The x64 MSVC ABI considers rax, rcx, rdx, r8, r9, r10, r11 and xmm0 to xmm5 as volatile.

LTO.why()

Consider the following call example:

asm
mov rdx, [rcx]         // a2
mov rcx, r8            // use r8 value here as a1
call my_func(rcx, rdx) // call boundary
mov r8, 0x100          // using r8 as a free register now

After returning from my_func, compiler will consider all volatile registers value changed, thus compiler will not reuse rcx or rdx registers.

However, with LTO enabled targets, it may look like this:

asm
mov rdx, [rcx]         // a2
mov rcx, r8            // use r8 value here as a1
call my_func(rcx, rdx) // call boundary
test r8, r8            // keep using r8

With the PGO information from linker, compiler knows that my_func did not change r8, or it can be optimized to not change r8, so compiler lets the caller use r8 across the call boundary. This effectively reduces register preserving/stack usage, thus optimizations.

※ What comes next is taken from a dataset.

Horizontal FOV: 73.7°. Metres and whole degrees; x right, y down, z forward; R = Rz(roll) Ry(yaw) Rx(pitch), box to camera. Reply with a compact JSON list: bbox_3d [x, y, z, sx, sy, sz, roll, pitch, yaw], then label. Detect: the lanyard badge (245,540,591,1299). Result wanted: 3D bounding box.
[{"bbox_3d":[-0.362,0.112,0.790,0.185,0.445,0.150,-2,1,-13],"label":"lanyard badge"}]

When implementing the hook functions for our plugins, normally there's no way of knowing if all the hooks will change specific registers, and that information cannot be accounted for when dealing with LTO targets.

Syntax

Currently, dku::Hook offers write_call variant, write_call_ex. This API is designated for preserving regular/sse registers across a hook call boundary and keeping the original LTO code executing.

cpp
auto write_call_ex(
    const dku_memory auto src,
    F                     dst,
    enumeration<Register> regs = { Register::NONE },
    enumeration<SIMD>     simd = { SIMD::NONE }
);

Parameter

  • src : address of the target callsite
  • dst : hook function
  • regs : regular registers to preserve as non volatile
  • simd : sse registers to preserve as non volatile

You can set multiple registers by passing {Register, Register, ...}.

Example

cpp
using namespace DKUtil::Alias;

// hook function
bool Hook_123456(void* a_gameInstance)
{
    return func(a_gameInstance);
}

// original function
static inline std::add_pointer_t<decltype(Hook_123456)> func;

// callsite
auto addr = 0x7FF712345678;

// preserve rdx, r9
func = dku::Hook::write_call_ex<5>(addr, Hook_123456, 
    { Reg::RDX, Reg::R9 });
// preserve xmm0, xmm2
func = dku::Hook::write_call_ex<5>(addr, Hook_123456, 
    { Reg::NONE }, { Xmm::XMM0, Xmm::XMM2 });
// preserve rdx, r9, and xmm0, xmm2
func = dku::Hook::write_call_ex<5>(addr, Hook_123456, 
    { Reg::RDX, Reg::R9 }, { Xmm::XMM0, Xmm::XMM2 });
// preserve all
func = dku::Hook::write_call_ex<5>(addr, Hook_123456, 
    { Reg::ALL }, { Xmm::ALL });

Non-Volatile Patch

Sometimes you may not need to commit a write_call_ex hook, but could use some boilerplate assemblies for preserving registers and restoring them.

cpp
auto [prolog, epilog] = dku::Hook::JIT::MakeNonVolatilePatch({Reg::ALL});
Patch userPatch;
// wrap user patch in non-volatile patch generated by DKUtil
userPatch = prolog.Append(userPatch).Append(epilog);

Released under the MIT License